In honor of World Red Cross Day (5/8) and International Nurse Appreciation Day (5/12), we want to highlight the innumerable benefits and (relatively!) painless process of giving blood. To locate a blood drive near you, please visit the Red Cross’s blood drive finder.
While there are feel-good benefits of giving back by donating blood, blood donations are also vital for our healthcare system. They are essential for emergency rooms treating trauma patients, as well as for medical facilities performing surgeries and transplants, or treating blood disorders and cancers. One single blood donation supplies enough blood for between 1 and 4 patients. When donating blood, you can choose between a “whole blood donation” (which includes all red cells, plasma, and platelets), or an “apheresis donation”, (which includes only one component of your blood, with the rest being returned to your body). You can donate blood every 8 weeks, up to 6 times a year.
Doctors and Nurse Practitioners at the donation site will screen you for the following criteria:
- You must be 18 years old or have parental permission if you’re 16 or 17. There is no age cap for donors.

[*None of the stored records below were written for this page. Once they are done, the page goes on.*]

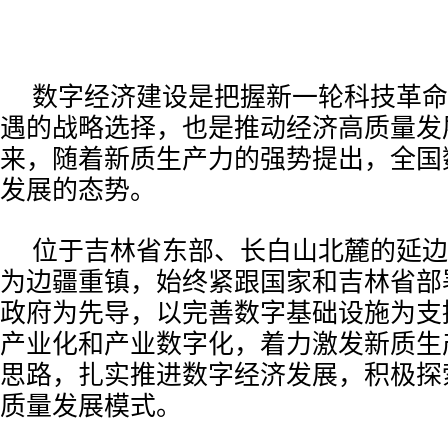
数字经济建设是把握新一轮科技革命
遇的战略选择，也是推动经济高质量发
来，随着新质生产力的强势提出，全国
发展的态势。
位于吉林省东部、长白山北麓的延边
为边疆重镇，始终紧跟国家和吉林省部
政府为先导，以完善数字基础设施为支
产业化和产业数字化，着力激发新质生
思路，扎实推进数字经济发展，积极探索
质量发展模式。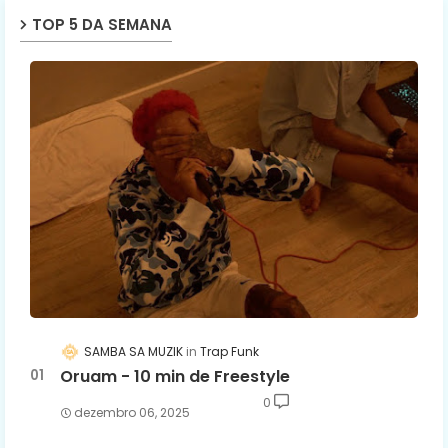
TOP 5 DA SEMANA
SAMBA SA MUZIK
Trap Funk
Oruam - 10 min de Freestyle
0
dezembro 06, 2025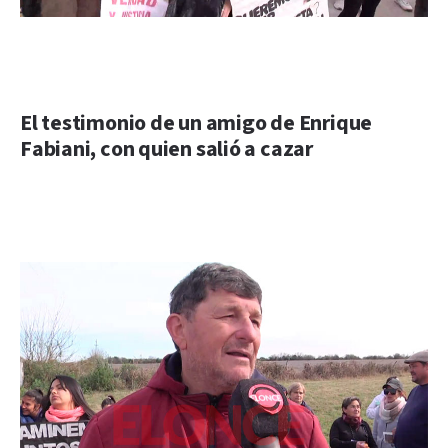
El testimonio de un amigo de Enrique
Fabiani, con quien salió a cazar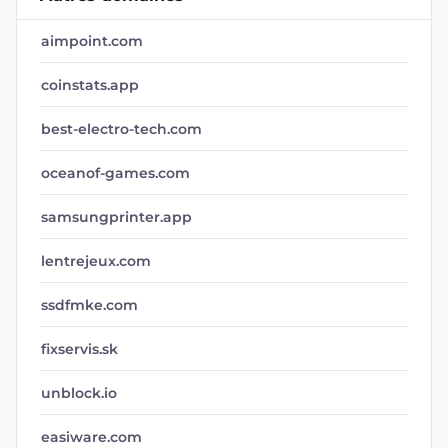
aimpoint.com
coinstats.app
best-electro-tech.com
oceanof-games.com
samsungprinter.app
lentrejeux.com
ssdfmke.com
fixservis.sk
unblock.io
easiware.com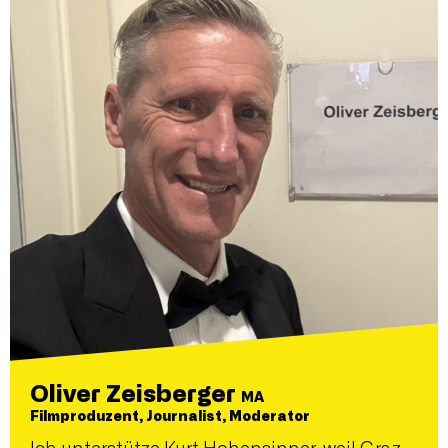
Oliver Zeisberger
MA
Filmproduzent, Journalist, Moderator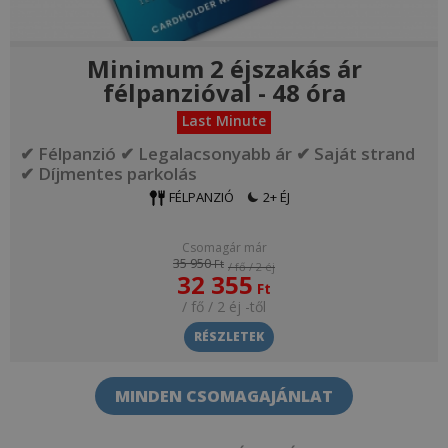
Minimum 2 éjszakás ár
félpanzióval - 48 óra
Last Minute
✔ Félpanzió ✔ Legalacsonyabb ár ✔ Saját strand
✔ Díjmentes parkolás
FÉLPANZIÓ
2+ ÉJ
Csomagár már
35 950
Ft
/ fő / 2 éj
32 355
Ft
/ fő / 2 éj
-től
RÉSZLETEK
MINDEN CSOMAGAJÁNLAT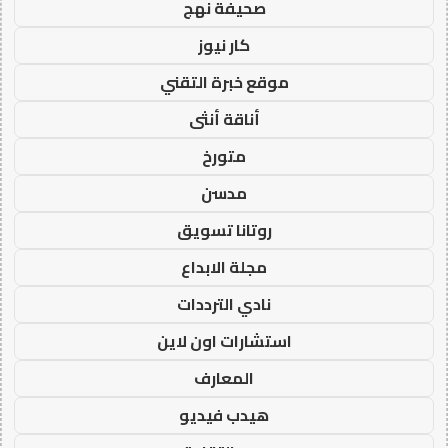
صحيفة نهج
كار نيوز
موقع خبرة التقني
أناقة أنثى
متورخ
مدسن
روتانا تسويق
مجلة الابداع
نادي الترددات
استشارات اون لاين
المعارف
هيدب فيديو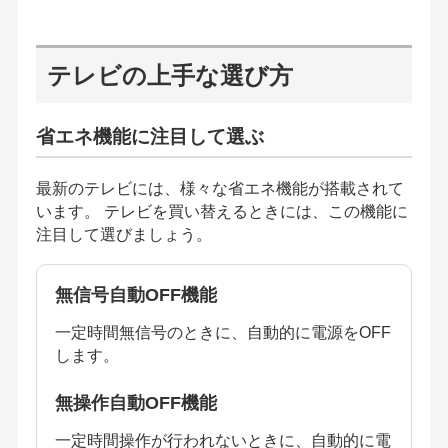
テレビの上手な選び方
省エネ機能に注目して選ぶ
最新のテレビには、様々な省エネ機能が搭載されて
います。 テレビを買い替えるときには、この機能に
注目して選びましょう。
無信号自動OFF機能
一定時間無信号のときに、自動的に電源をOFF
します。
無操作自動OFF機能
一定時間操作が行われないときに、自動的に電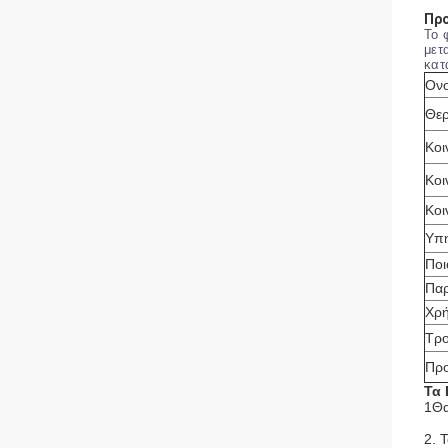
Προ
Το 
μετ
κατ
Ονο
Θερ
Κοι
Κοι
Κοι
Υπ
Ποι
Πα
Χρ
Τρ
Πρ
Τα 
1Θα
2. 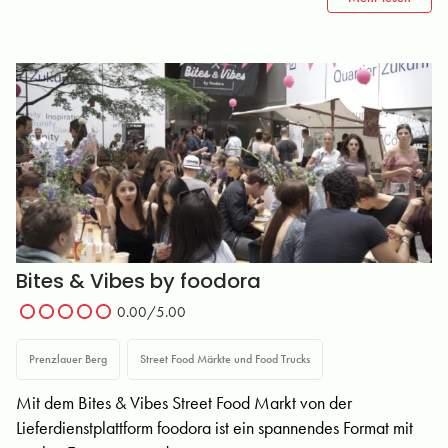
Bites & Vibes by foodora
0.00
/5.00
Prenzlauer Berg
Street Food Märkte und Food Trucks
Mit dem Bites & Vibes Street Food Markt von der
Lieferdienstplattform foodora ist ein spannendes Format mit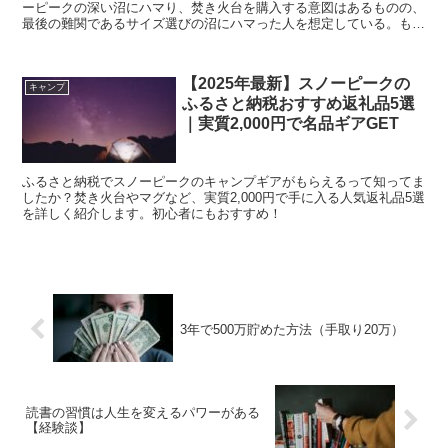
ーピークの深い沼にハマり、焚き火台を購入する意図はあるものの、
最後の難関であるサイズ選びの沼にハマった人を想定している。もち
ろん筆者も沼から出られていない。。ネットでサイズ選びの...
【2025年最新】スノーピークの
キャンプ
ふるさと納税おすすめ返礼品5選
｜実質2,000円で名品ギアGET
ふるさと納税でスノーピークのキャンプギアがもらえるって知ってま
したか？焚き火台やマグなど、実質2,000円で手に入る人気返礼品5選
を詳しく紹介します。初心者にもおすすめ！
3年で500万貯めた方法（手取り20万）
読書の習慣は人生を変えるパワーがある
【経験談】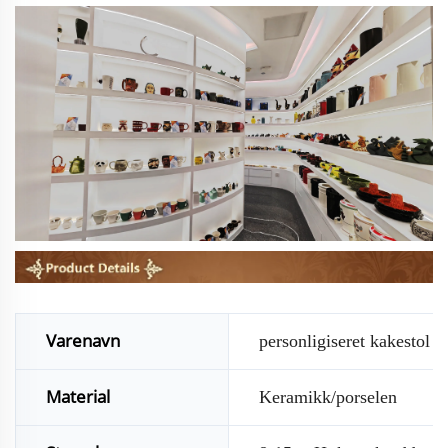
Varenavn
personligiseret kakestol
Material
Keramikk/porselen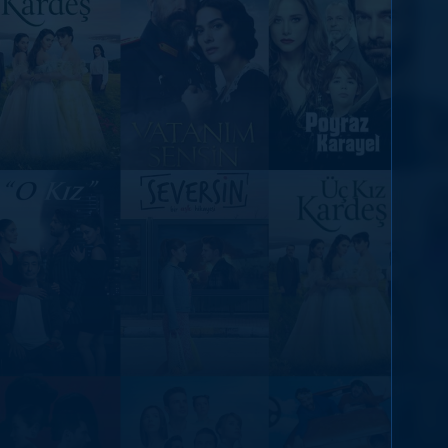
DİĞER SONUÇLAR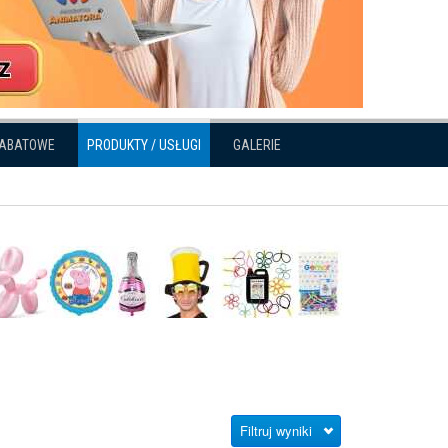
RABATOWE
PRODUKTY / USŁUGI
GALERIE
Filtruj wyniki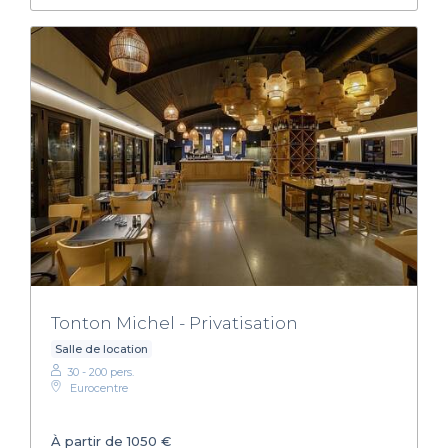
Tonton Michel - Privatisation
Salle de location
30 - 200 pers.
Eurocentre
À partir de 1050 €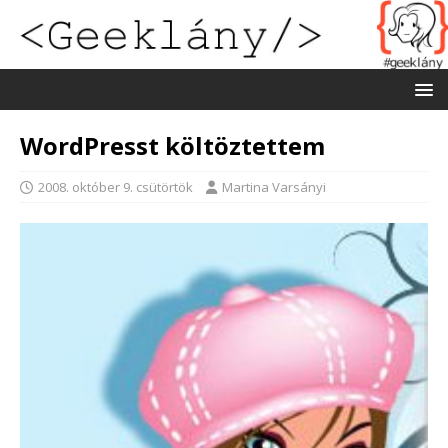
WordPresst költöztettem
2008. október 9. csütörtök
Martina Varsányi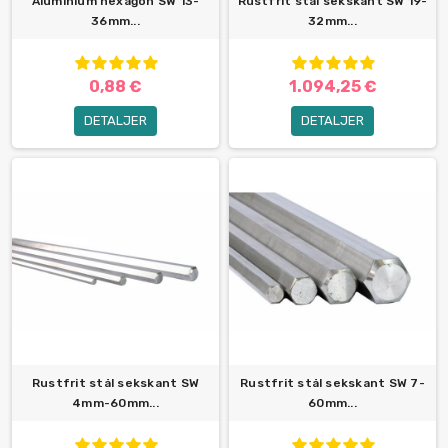
Aluminium hexagon SW 13-
Rustfrit stål sekskant SW 19-
36mm...
32mm...
0,88 €
1.094,25 €
DETALJER
DETALJER
Rustfrit stål sekskant SW
Rustfrit stål sekskant SW 7-
4mm-60mm...
60mm...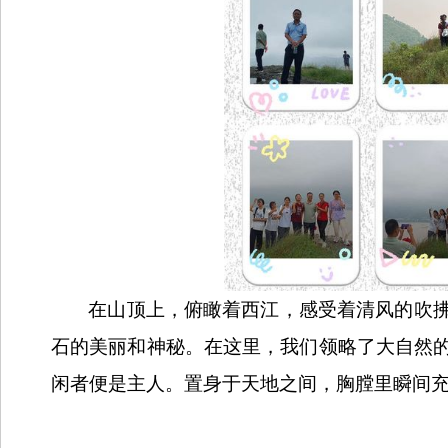
在山顶上，俯瞰着西江，感受着清风的吹
石的美丽和神秘。在这里，我们领略了大自然
闲者便是主人。置身于天地之间，胸膛里瞬间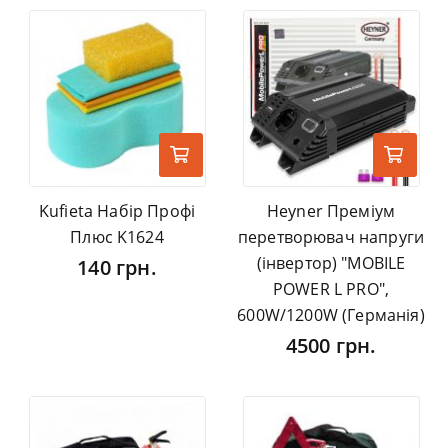
Kufieta Набір Профі
Heyner Преміум
Плюс K1624
перетворювач напруги
(інвертор) "MOBILE
140 грн.
POWER L PRO",
600W/1200W (Германія)
4500 грн.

- You must weigh 120 pounds or more.
- You need a valid driver’s license or a passport for identification.
- You must be free of any major organ disease, including heart disease, lung disease and bleeding tendencies.
- You must not be taking antibiotics or other supplements that could influence the donation.
- You must wait 12 months if you have gotten a tattoo in a state that does not regulate tattoo facilities, including the District of Columbia, Georgia, Idaho, Maryland, Massachusetts, Nevada, New Hampshire, New York, Pennsylvania, Utah and Wyoming.
The entire process of giving blood takes less than one hour. You will first meet with a nurse practitioner for a quick physical examination and blood pressure check. They will then insert the needle and draw your blood into vials. The usual donation volume is approximately 1 pint. Following the blood draw your nurse will encourage you to sit for 10-15 minutes and have a small snack or drink to ensure you don’t leave feeling lightheaded.
While you might feel a small, uncomfortable prick when the needle is inserted, you shouldn’t feel any pain while the blood is being drawn. If you are concerned about pain after the procedure you might consider taking an over-the-counter pain reliever to manage the soreness. There’s a slight chance that you will experience weakness in the arm blood was drawn from, so try to avoid physical activity or heavy lifting for the next few hours.
There is always a need for blood donors in this country! Your donation can save a life, so talk to your doctor about your individual health situation if you wish to give blood.